=== TASK OBJECTIVE ===
Please quote exactly the lines below from the line containing "Autoridades recuperan 389" to the line containing "bilateral y activan", both lines included, and nothing else.

(Collected data)
# # # # #

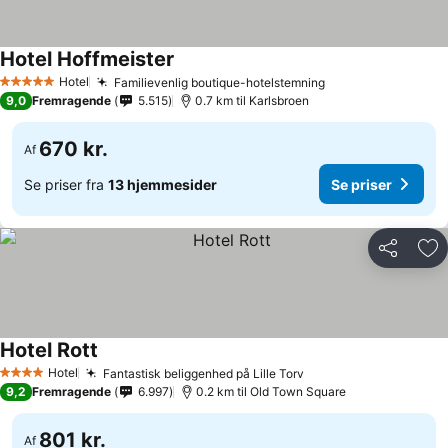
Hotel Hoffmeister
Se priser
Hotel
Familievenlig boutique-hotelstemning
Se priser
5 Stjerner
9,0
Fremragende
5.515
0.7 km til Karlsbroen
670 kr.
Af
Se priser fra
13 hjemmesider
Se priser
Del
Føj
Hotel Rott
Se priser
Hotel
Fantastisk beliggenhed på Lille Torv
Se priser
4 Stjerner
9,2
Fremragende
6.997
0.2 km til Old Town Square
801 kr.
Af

# # # # #

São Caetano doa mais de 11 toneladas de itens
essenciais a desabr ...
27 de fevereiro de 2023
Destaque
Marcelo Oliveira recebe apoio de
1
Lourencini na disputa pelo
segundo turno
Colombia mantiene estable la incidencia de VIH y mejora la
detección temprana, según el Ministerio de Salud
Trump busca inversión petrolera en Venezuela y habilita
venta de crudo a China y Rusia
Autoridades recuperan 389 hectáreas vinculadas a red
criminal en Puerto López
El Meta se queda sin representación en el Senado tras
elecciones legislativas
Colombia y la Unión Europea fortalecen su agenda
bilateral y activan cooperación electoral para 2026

# # # # #

=== EXERCISE RESPONSE ===
Autoridades recuperan 389 hectáreas vinculadas a red
criminal en Puerto López
El Meta se queda sin representación en el Senado tras
elecciones legislativas
Colombia y la Unión Europea fortalecen su agenda
bilateral y activan cooperación electoral para 2026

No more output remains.